Music After Deleuze explores how Deleuzian concepts offer interesting ways of thinking about a wide range of musics. The concepts of difference, identity and repetition offer novel approaches to Western art music from Beethoven to Boulez and Bernhard Lang as well as jazz improvisation, popular and sacred music. The concepts of the 'rhizome', the 'assemblage' and the 'refrain' enable us to think of the specificity of musical works as the meeting of productive forces, for example in the contemporary opera of Dusapin and the experimental music theatre of Aperghis. The concepts of smooth and striated space form the starting point for musical and political reflections on pitch in Western and Eastern music. Deleuze's notion of time as multiple illumines the distinctive conceptions of musical time found in Debussy, Messiaen, Boulez, Carter and Grisey. Finally, the innovative semiotic theory forged in Deleuze-Guattarian philosophy offers valuable insights for a semiotics capable of engaging with the innovative, molecular music of Lachenmann, Aperghis and Levinas.
This is a perfectly adequate book on what it would mean to think of music ‘after Deleuze’. At issue here is not so much a ‘Deleuzian theory of music’, but more of a ‘what kind of considerations should we bring to bear upon music in light of Deleuzian philosophy?’. Or put differently, in what (new) ways can we think of say, musical temporality, rhythm, and pitch, were we to be inspired by Deleuzian motivations?
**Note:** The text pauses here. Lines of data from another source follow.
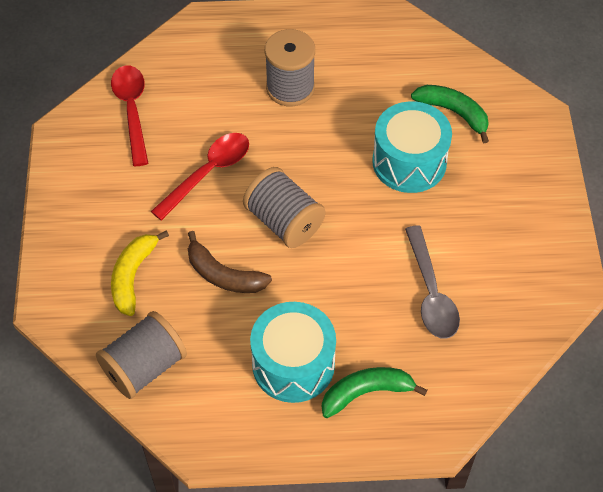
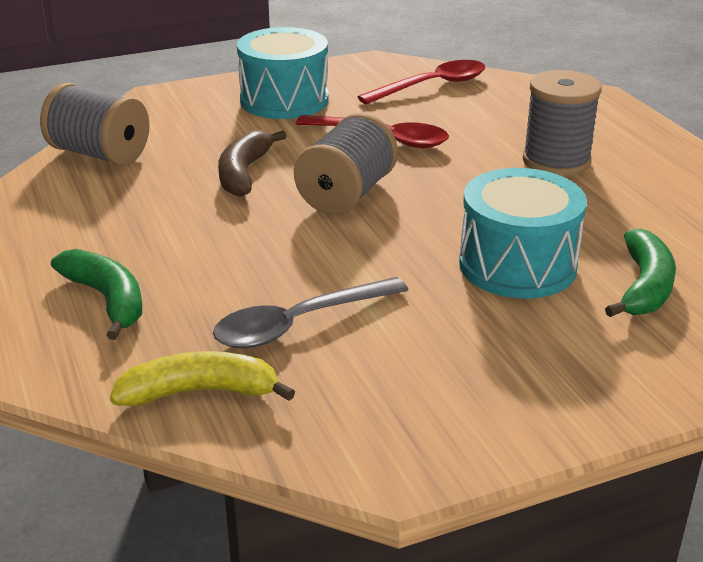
camera: 70 degrees right, 25 degrees down
yellow banana [111,231,169,316] -> yellow banana moved to [110,351,295,406]
turquoise drum [250,302,336,403] -> turquoise drum moved to [237,27,329,119]

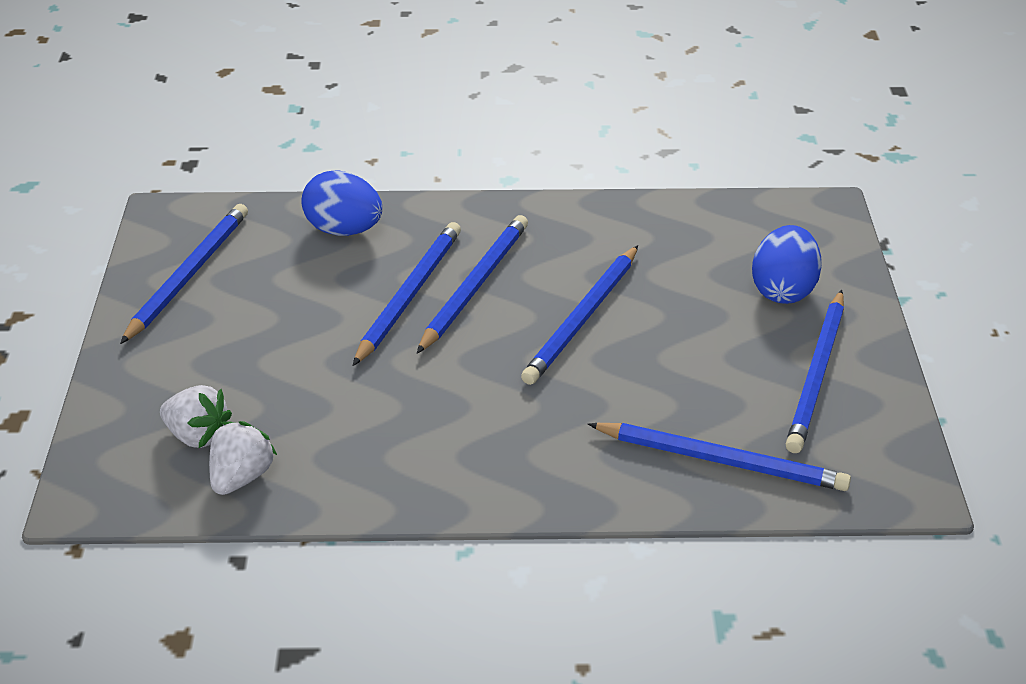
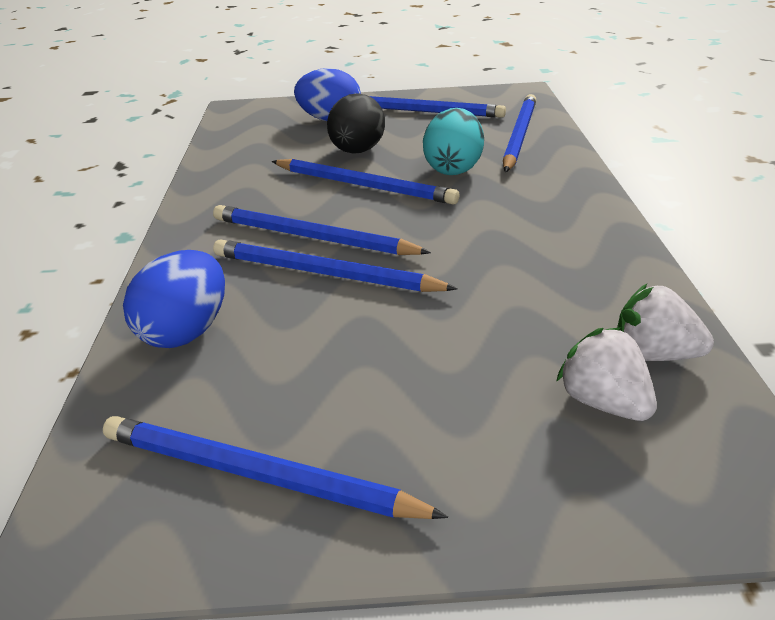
camera: 90 degrees left, 5 degrees down
white strawberry [160,385,232,448] -> white strawberry turned 60 degrees counterclockwise [556,327,657,421]
none -> black egg [327,94,385,154]
none -> turquoise egg [423,108,484,175]

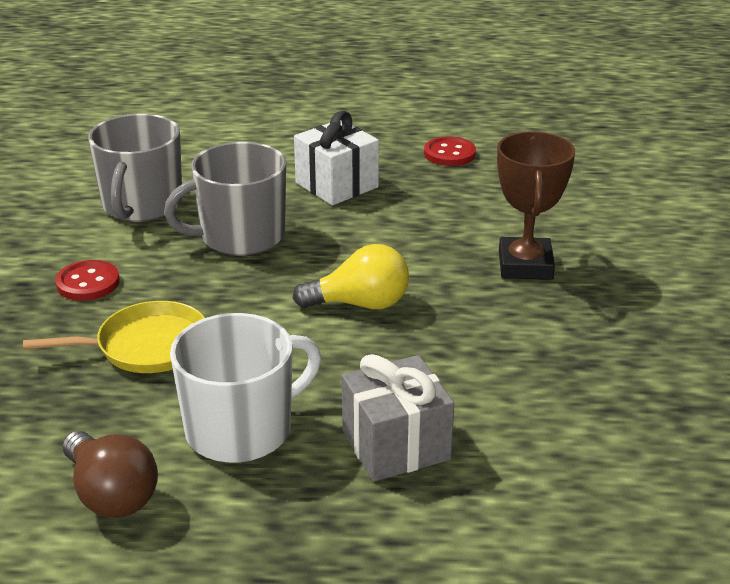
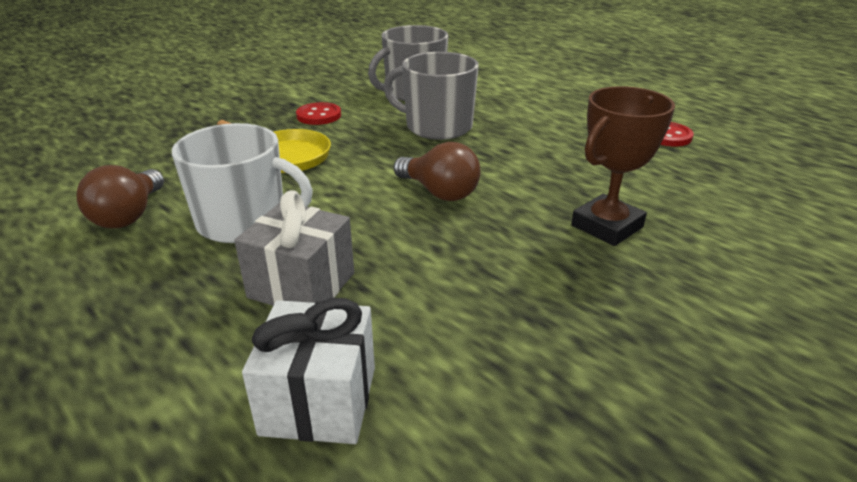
camera: 45 degrees right, 0 degrees up
yellow light bulb [293,244,409,309] -> brown light bulb [394,142,481,201]
white gift [294,111,379,205] -> white gift moved to [242,298,375,444]

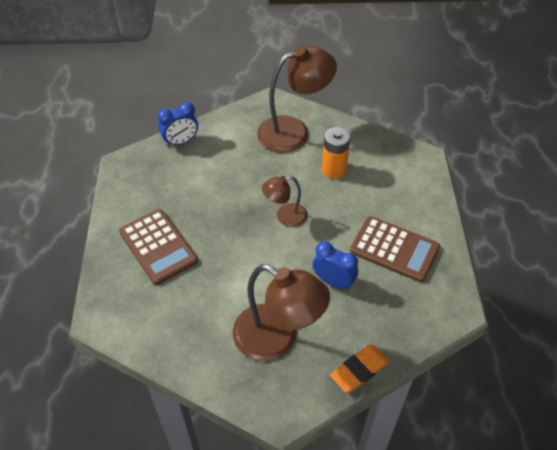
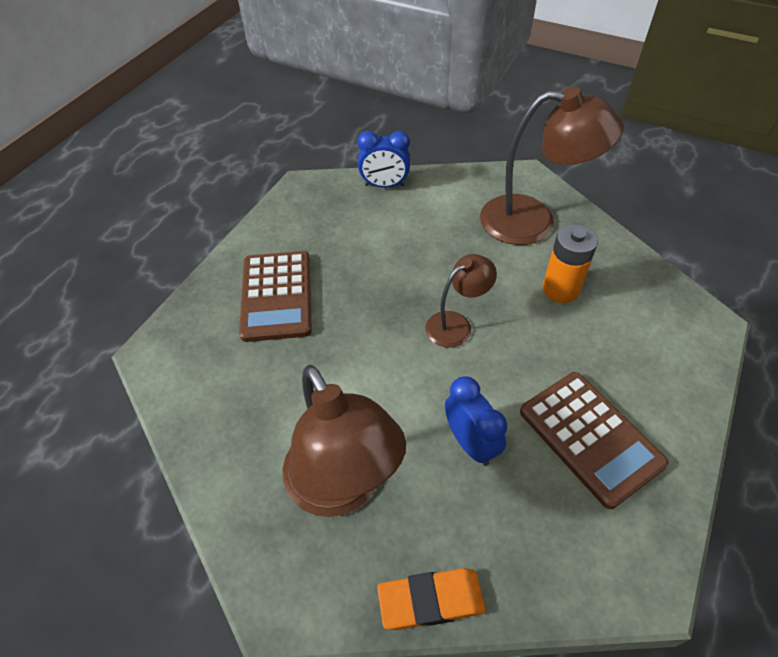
camera: 30 degrees right, 0 degrees up
brown lamp [262,176,308,227] -> brown lamp turned 135 degrees clockwise [426,254,497,348]

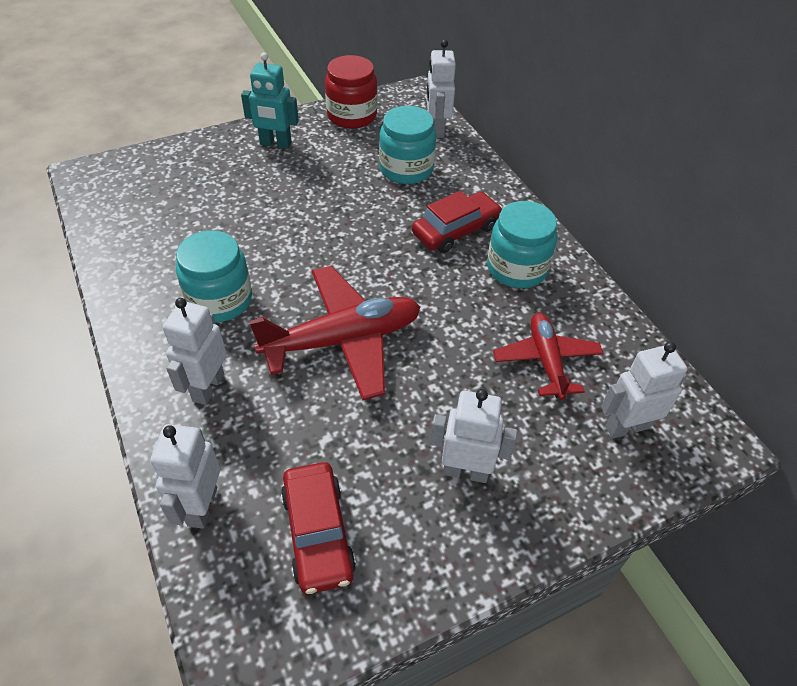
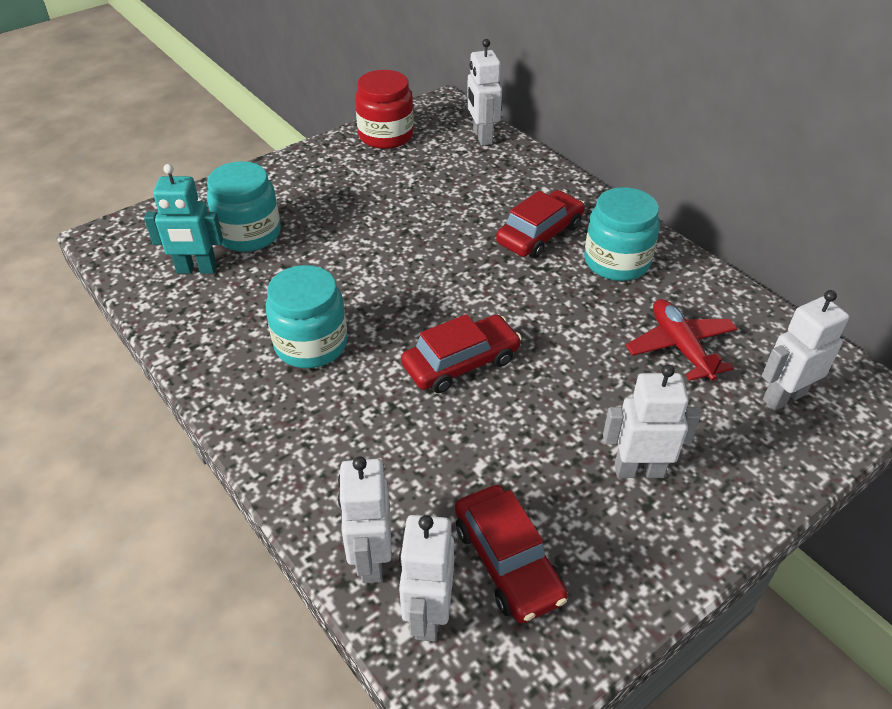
camera: 10 degrees left, 5 degrees down
white robot [163,298,227,405] -> white robot moved to [399,515,454,642]
turquoise robot [241,52,299,149] -> turquoise robot moved to [144,164,223,274]
red plane [249,266,420,401] -> red car [401,314,522,393]
turquoise jar [379,106,436,184] -> turquoise jar moved to [207,161,281,252]

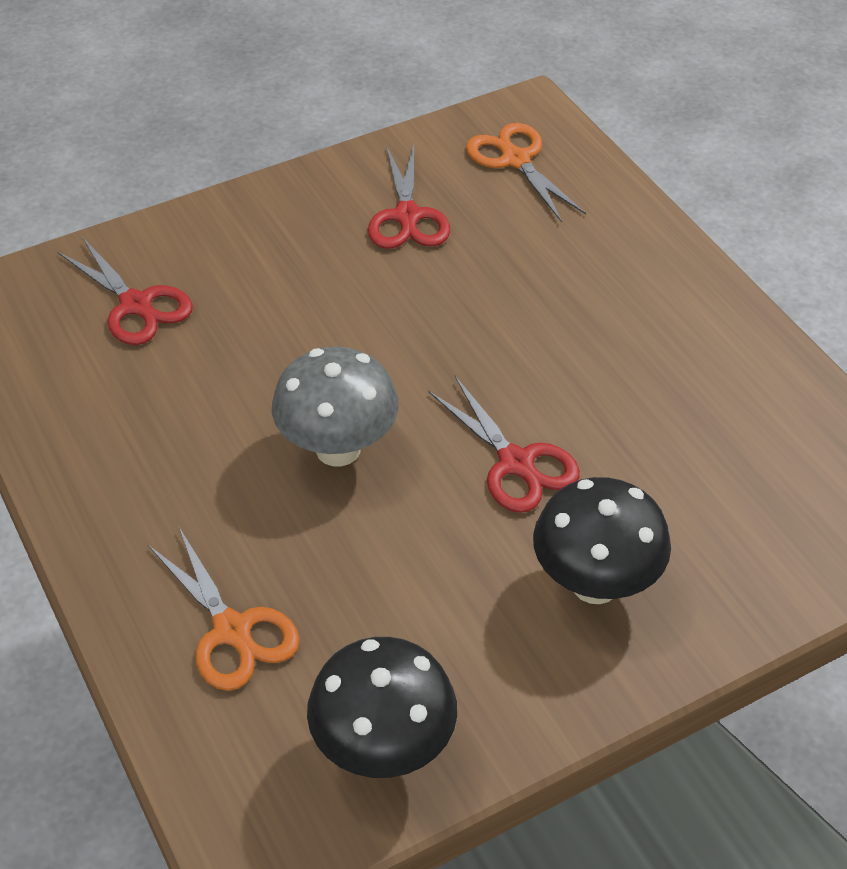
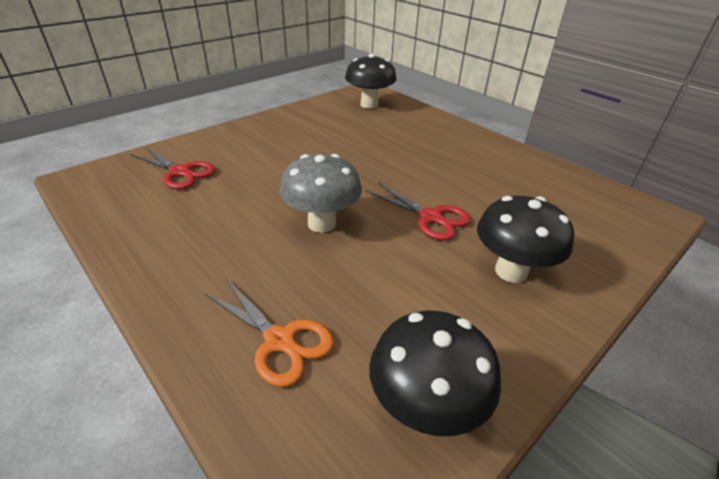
camera: 15 degrees left, 10 degrees down
red scissors [368,145,450,249] -> none
orange scissors [466,123,586,222] -> black mushroom [345,54,397,109]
It’s these kinds of questions which organise and orient Edward Campbell’s lucid little treatise, which, far more than Deleuze, in fact takes for its reference material a wealth of properly musical sources, among them composers like Pierre Boulez, Olivier Messiaen, Georges Aperghis and Gerard Grisey, along with musical styles like Gaelic psalm singing, South Asian gamelan music, and of course - and most predominantly - western ‘art music’.
Deleuze here thus serves as a kind of a backdrop, or even almost an excuse, to explore the themes and motifs that, at the level of music theory, unite - or in some cases divide - these many approaches to music. And while there’s a lot to learn from the diversity of musical examples chosen here, the fact that Campbell presents his analyses as so many ‘exemplars' of this or that 'Deleuzian take’ on musical time, difference, etc, gives the book a very schematic feel, as though the whole of music were simply there to be placed into the appropriate Deleuzian concept-box. While I’m exaggerating slightly, and Campbell is always quick to note that the approach in the book is simply one among others, it’s a feeling that’s hard to escape given the book’s organisation. Regardless, Music After Deleuze will remain a handy sourcebook for thinking music through Deleuze, and vice versa.
The musical focus here is on contemporary, experimental classical music. Good for musicians looking to understand Deleuze or for Deleuzians looking to understand music. The chapters on pitch and rhythm were highlights for me.
An excellent introduction to some of the influences of Deleuze and a useful overview of contempory classical composers. Strangely little in the way of 'non-academic' music.